Михаил Юрьевич преклонил колено, поник головой. Потом сел под тополем на скамейку, где обычно сидела и Нина Александровна.
«Будет ли существовать наше „я“ после жизни? — спрашивал он себя, задумчиво глядя на темный проем грота, словно бы втягивающий в свою глубину, — Кюхельбекер замыслил поэму о Грибоедове и только начал ее… Пушкин говорил, что написать биографию автора „Горя“ — дело его друзей… Так хочется стать этим другом…»
Лермонтов впервые прочитал старательно переписанное «Горе от ума» в подмосковной усадьбе бабушкиного брата, в Средникове, и был в восторге.

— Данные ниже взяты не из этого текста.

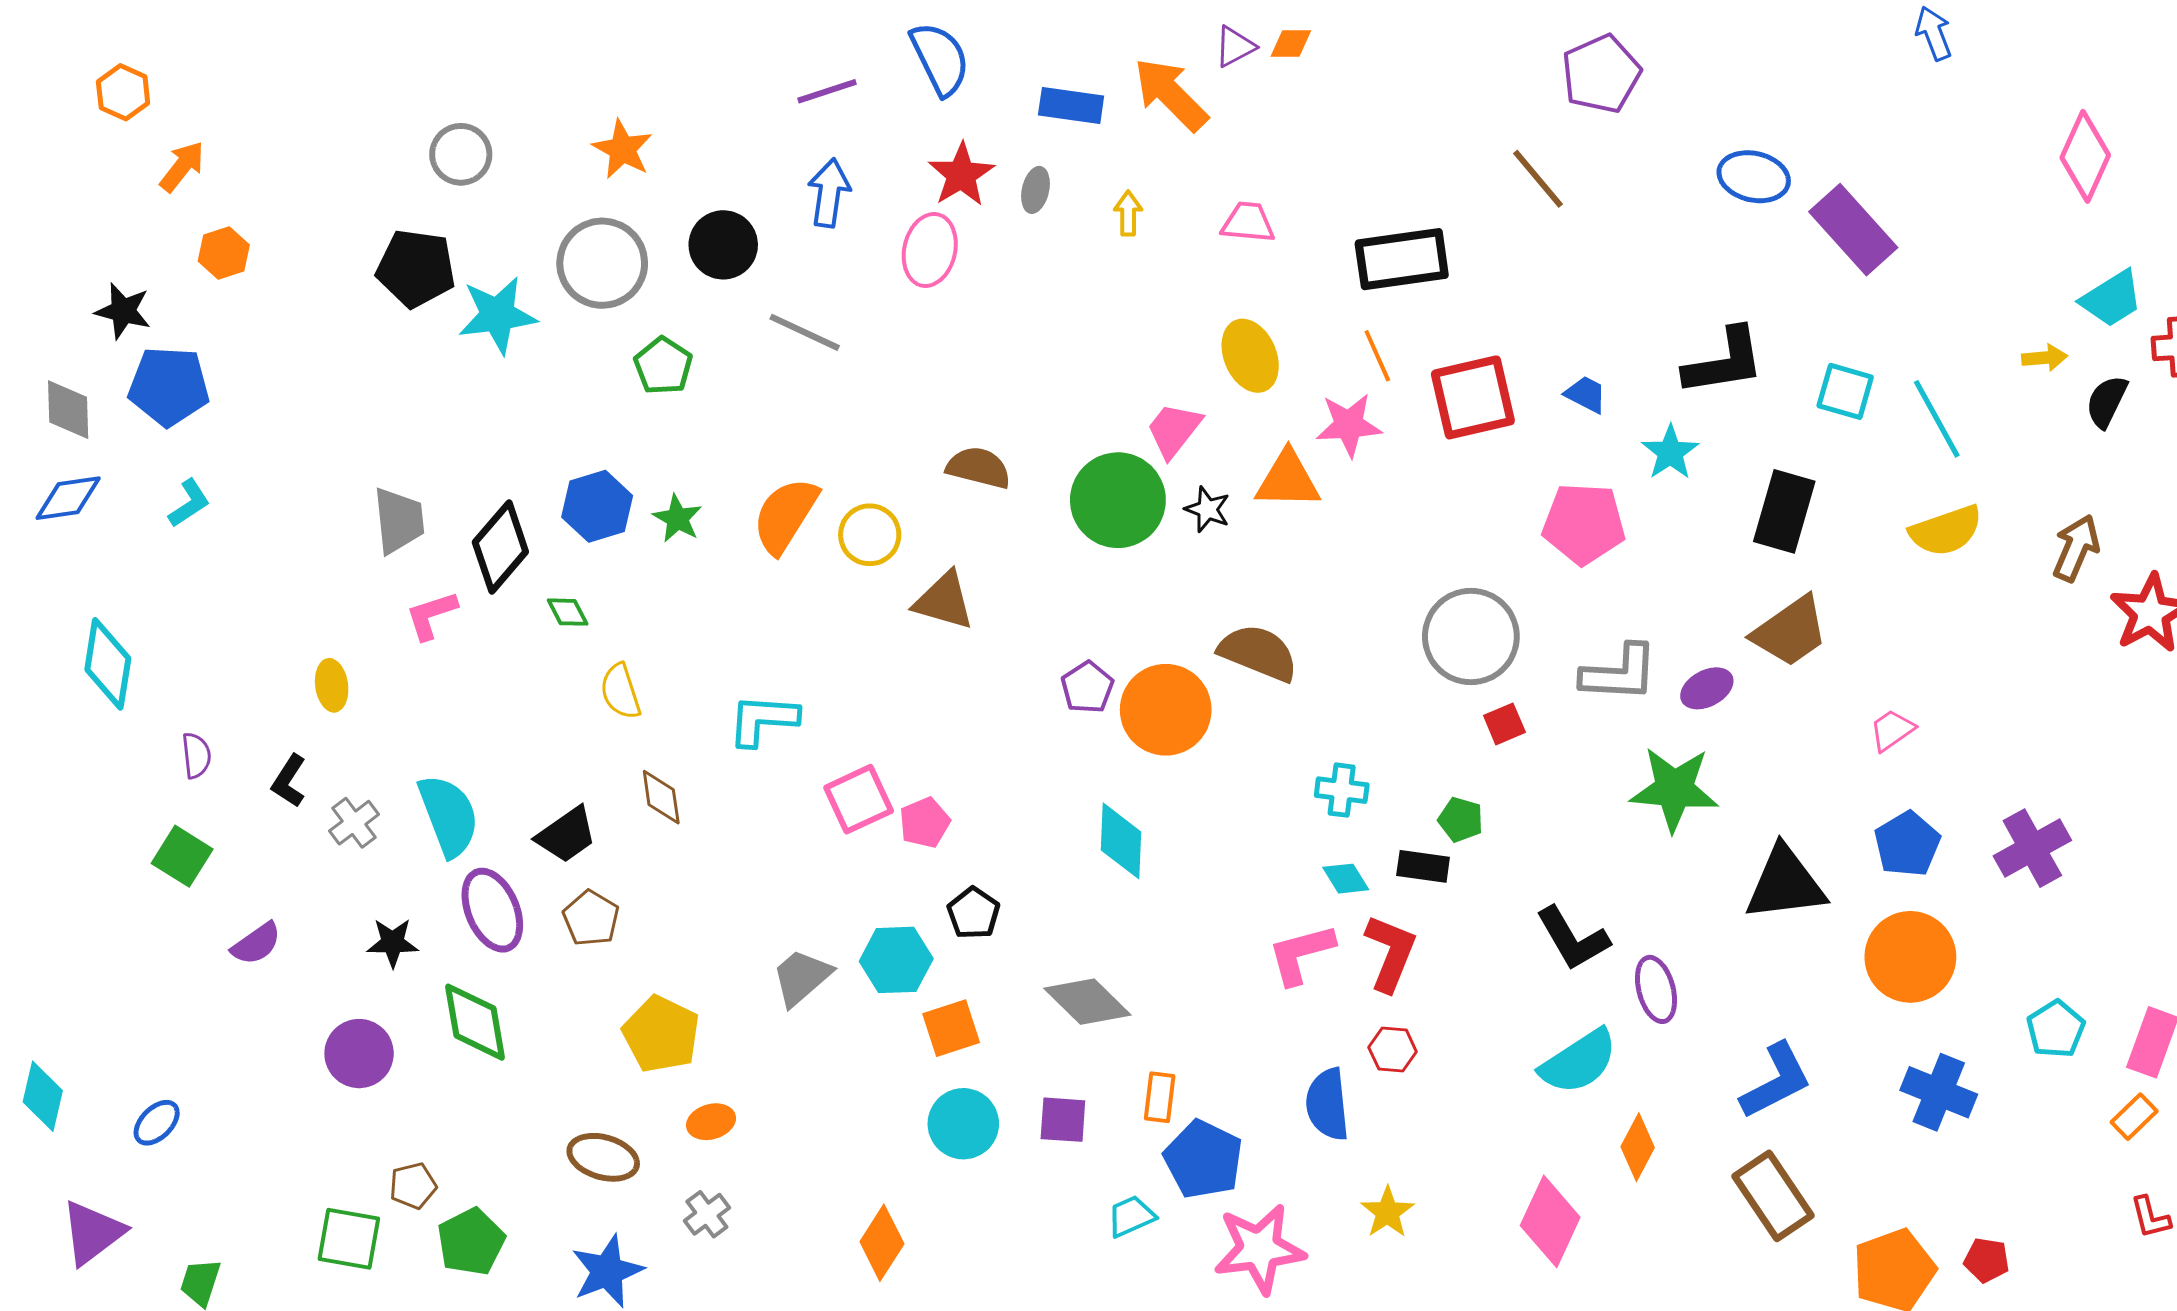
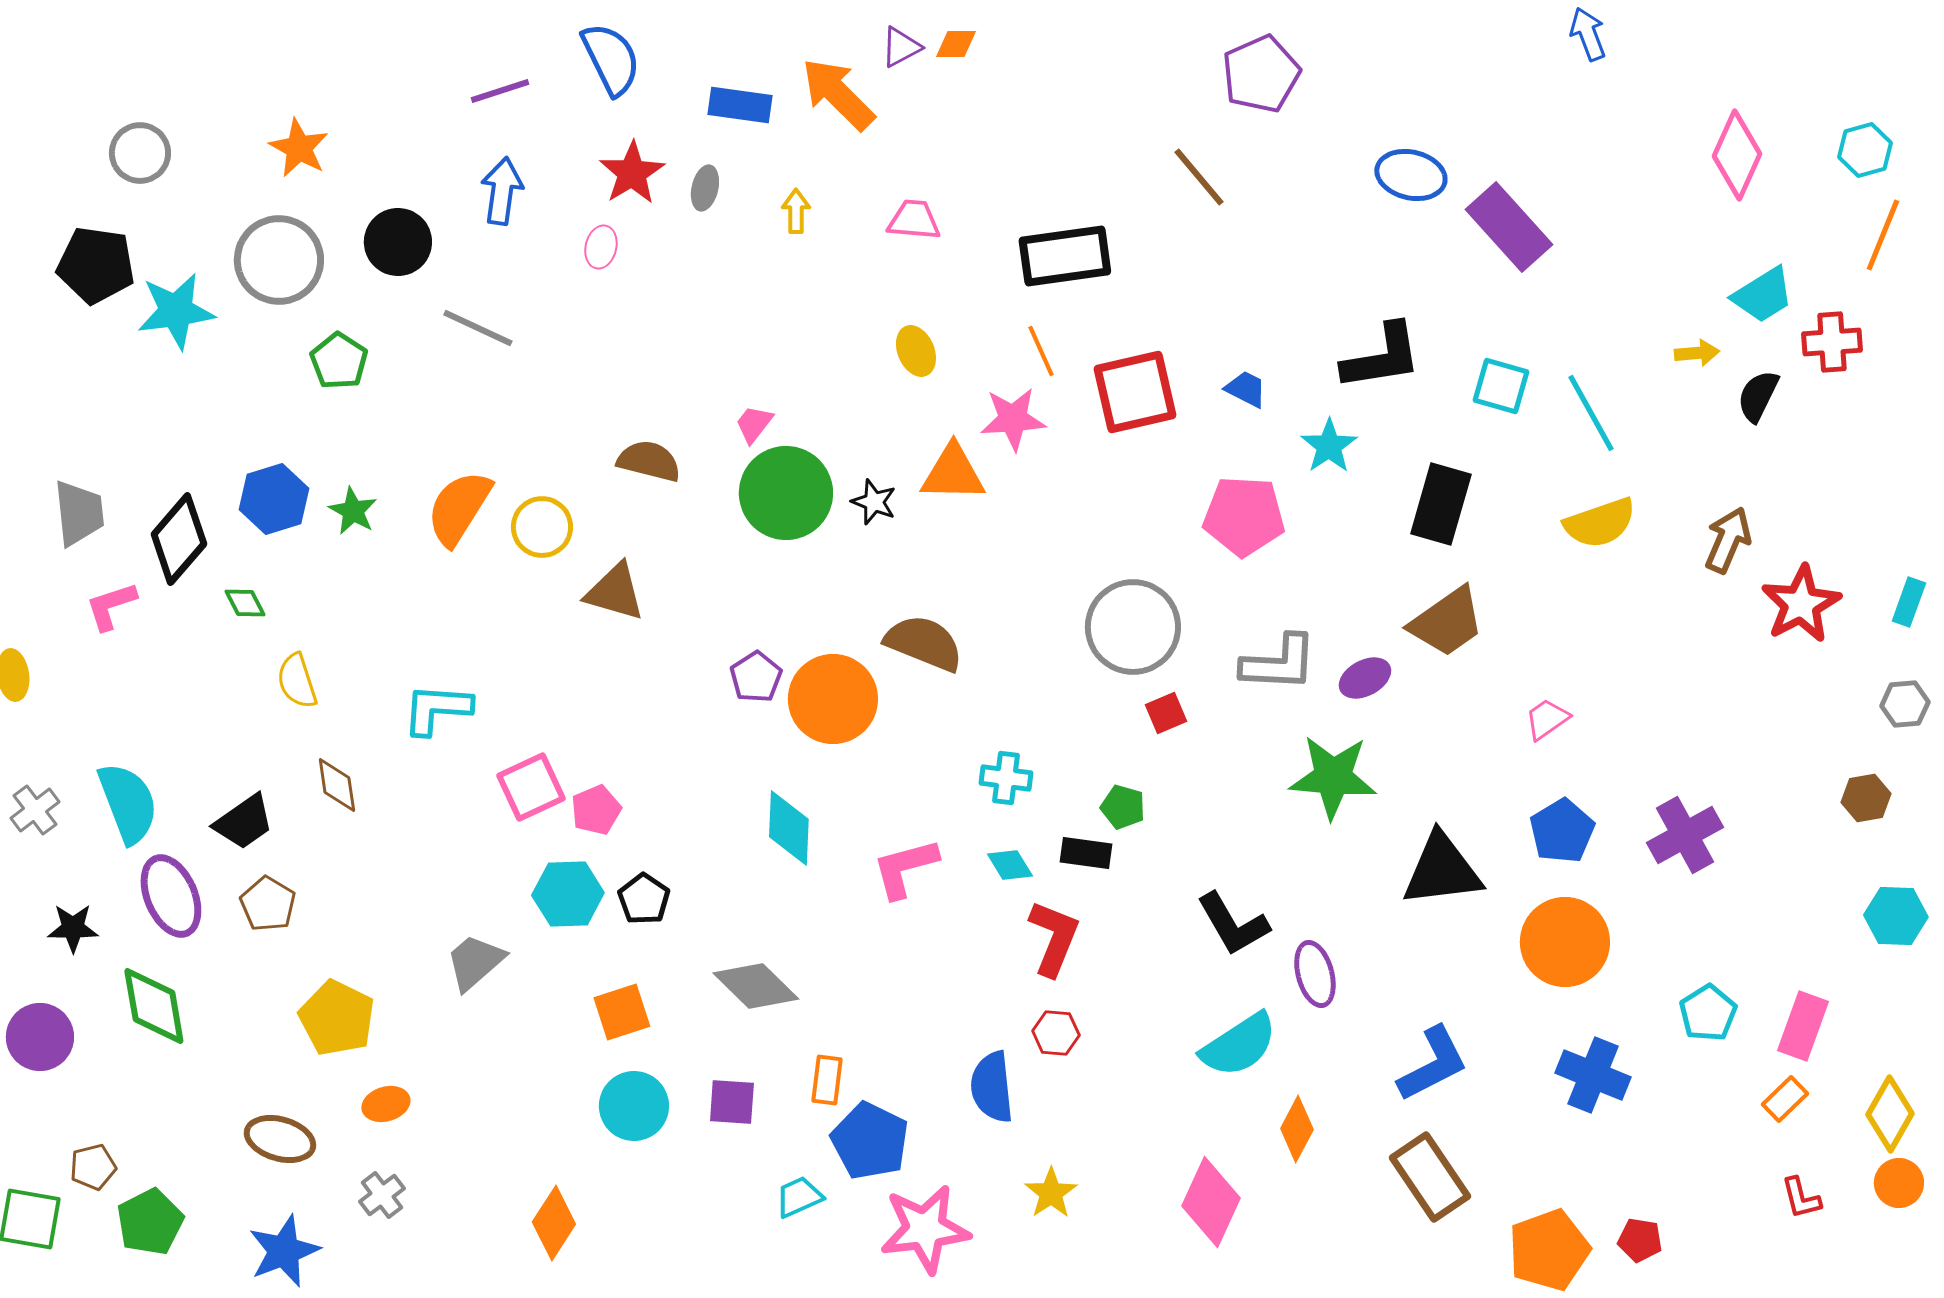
pink ellipse: (930, 250) -> (601, 247), size x0.6
yellow ellipse: (1250, 356) -> (916, 351), size x0.7
pink trapezoid: (1174, 430) -> (754, 424), moved, size x0.7
pink L-shape: (1301, 954) -> (905, 868), moved
cyan hexagon: (896, 960) -> (568, 894), moved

«Надо сейчас же пойти к Чавчавадзе», — вдруг решил он и быстро поднялся со скамьи.
Михаил Юрьевич приказал слуге доложить о себе и поднялся по дубовой лестнице в светлую комнату.
Одним взглядом вобрал все: высокие голландские печи, полосы орнамента на потолках, два зеркала, бронзовые бра и подсвечники, миниатюрные пейзажи («Наверно, итальянцы»), натюрморт — нарциссы в кувшине, вазу синего фарфора на столе, мягкую зеленовато-серебристую обивку кресел и дивана.
Широкая дверь была распахнута на веранду с сизым кружевом резных деревянных перил.
Вошла Нина Александровна, приветливо поздоровалась.
На ней черное платье, открывавшее прекрасные плечи, не прячущее стройность и молодую гибкость стана; выразительные глаза глядели умно и ласково.